Why is the Latin script in LM Math derived from Euler rather than cmsy?

It was a design choice. In TUGboat, Volume 37 (2016), No. 3, https://www.tug.org/TUGboat/Contents/contents37-3.html, in the article "GUST e-foundry font projects", pages 317-336, the authors of the font wrote on page 326:

We have to confess, however, that we were not especially delighted with the Computer Modern calligraphic script. More pleasingly designed, to our eyes, are the calligraphic letters of the renowned Euler family. Therefore, we decided to transfer the glyphs from the Euler fonts (slanting them slightly) to the LM Math font.


Conjecture: Neither Computer Modern Symbol's script nor its successor, Latin Modern Symbol's script, provide the symbols the MATH table requires. The OMS encoding does not provide lower-case script. Euler does. Hence, the script symbols are taken from Euler rather than Latin Modern Symbol.

The font you show as Latin Modern script is only one of Latin Modern's. In particular, it is not what is used for \mathcal with traditional fonts.

\documentclass{article}
\usepackage{cfr-lm}
\begin{document}
$\mathcal{ABCDEFGHIJKLMNOPQRSTUVWXYZ}$
\end{document}

The same result can be obtained by loading lmodern or, with no packages, by using

\fontencoding{OMS}\fontfamily{lmsy}\selectfont

Latin Modern script

In order to qualify as a maths opentype font, Latin Modern Math has to provide a complete MATH table and this requires a number of script fonts and maths alphabets - more than those provided by Computer Modern or the type1 version of Latin Modern derived from it.

For this reason, the developers of Latin Modern Math also based some elements of this font on fonts other than Computer Modern. This includes the calligraphic and fraktur fonts which are, as you say, based on Euler. (This is explained in the README.) I would have guessed from the README that the font derived from Computer Modern Symbol, on which Latin Modern Symbol is based, would be available in Latin Modern Math, but that it is expected to be accessed as \mathscr.

The math OTF fonts should contain a special table, MATH, described in the confidential Microsoft document "The MATH table and OpenType Features for Math Processing". Moreover, they should contain a broad collection of special characters (see "Draft Unicode Technical Report

25. UNICODE SUPPORT FOR MATHEMATICS" by Barbara Beeton, Asmus Freytag, and Murray Sargent III). In particular, math OTF fonts are

expected to contain the following scripts: a basic serif script (regular, bold, italic and bold italic), a calligraphic script (regular and bold), a double-struck script, a fraktur script (regular and bold), a sans-serif script (regular, bold, oblique and bold oblique), and a monospaced script.

The basic script is, obviously, Latin Modern. Some scripts, however, are borrowed from other fonts (the current selection, however, may be subject to change), belonging, however, to the "TeX circle":

  • the calligraphic and fraktur alphabets are excerpted from the renowned Euler family (http://en.wikipedia.org/wiki/AMS_Euler);

  • the double struck script is excerpted from Alan Jeffrey's bbold font (http://www.tug.org/texlive/Contents/live/texmf-dist/doc/latex/bbold/bbold.pdf)

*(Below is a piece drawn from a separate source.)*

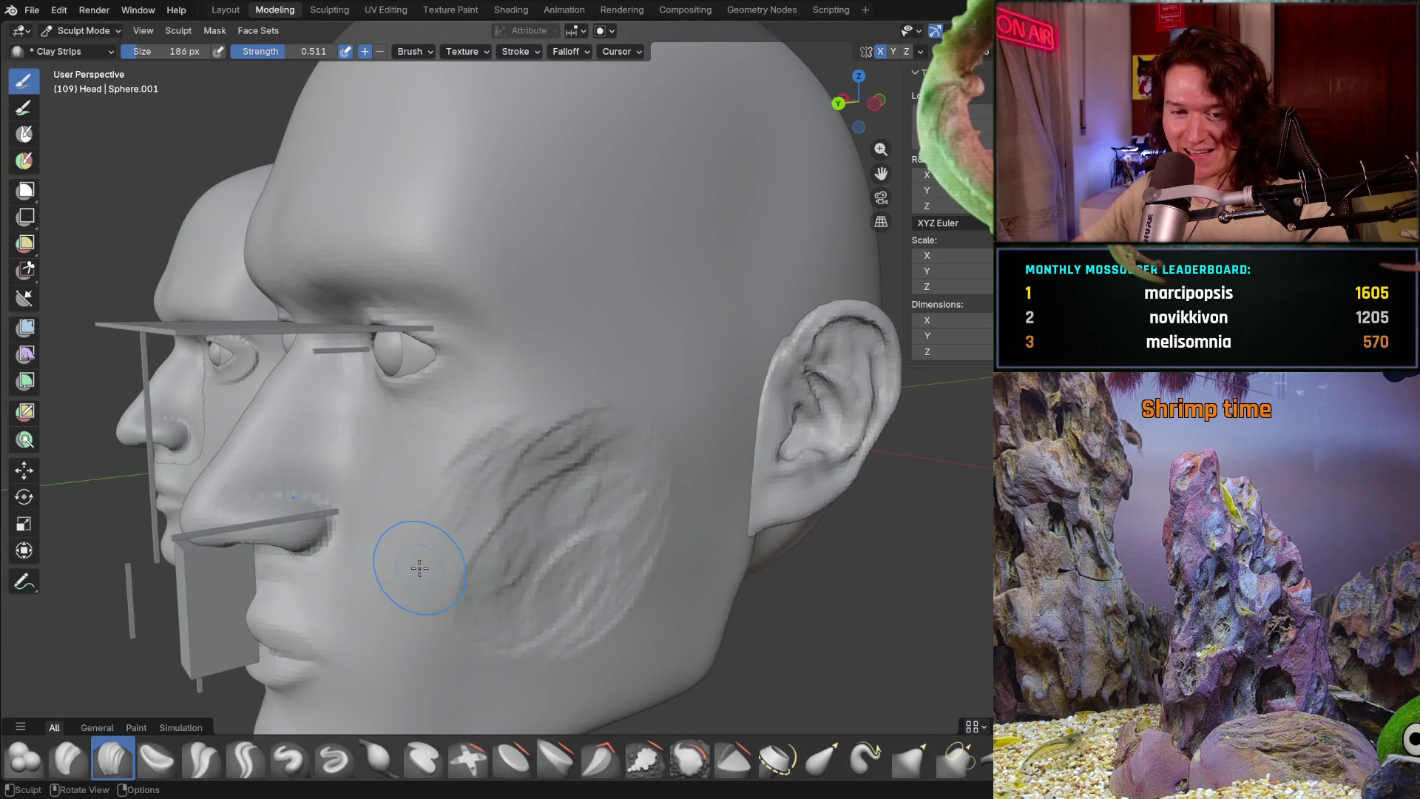
{"action": "scroll", "coordinate": [419, 570], "scroll_direction": "up", "scroll_amount": 3}
{"action": "scroll", "coordinate": [421, 602], "scroll_direction": "up", "scroll_amount": 3}
{"action": "middle_click_drag", "start_coordinate": [423, 603], "coordinate": [478, 472]}
{"action": "scroll", "coordinate": [478, 471], "scroll_direction": "up", "scroll_amount": 1}
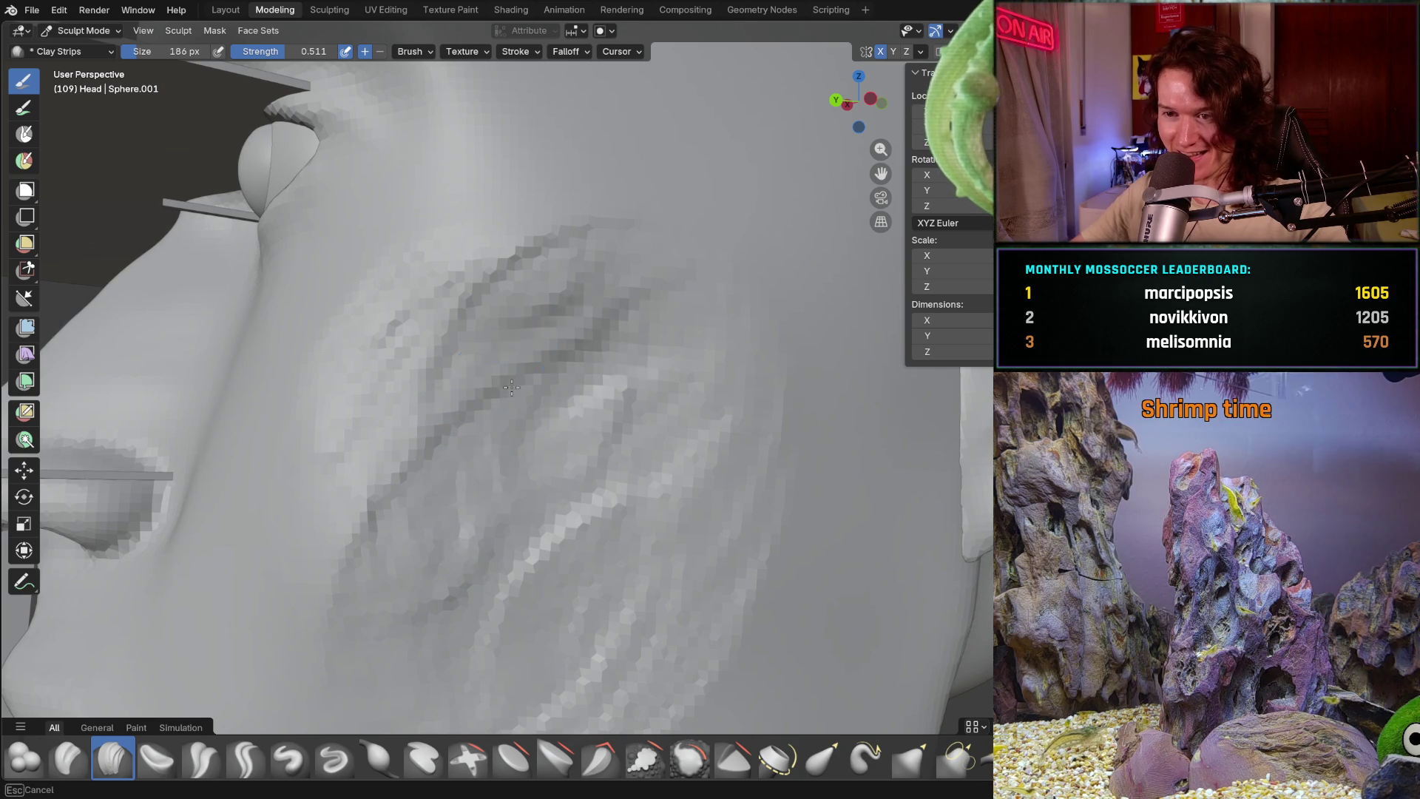
{"action": "left_click_drag", "start_coordinate": [508, 367], "coordinate": [618, 394]}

  • the sans serif and monospaced alphabets are excerpted from the Latin Modern Sans and Latin Modern Mono fonts (http://www.gust.org.pl/projects/e-foundry/latin-modern); sans serif bold Greek symbols (required by the already mentioned "Unicode Technical Report #25") were prepared using D.E. Knuth's font sources with some manual tuning

However, unicode-math uses the same fonts for normal and bold \mathscr as it does for \mathcal. Looking at the font in FontForge, it contains multiple copies of the Euler-based script, but no copy of the Latin Modern Symbol script. However, I guess by the 'serif script', they just been the roman.

One reason to use Euler rather than Latin Modern Symbol is that the latter script only includes upper case, but the MATH table requires both. Hence, there is no model in Computer Modern or Latin Modern Symbol for a lower-case script alphabet. It seems a reasonable guess that this motivated the decision to substitute Euler. Euler provided what Knuth's OMS encoding did not: lower-case letters.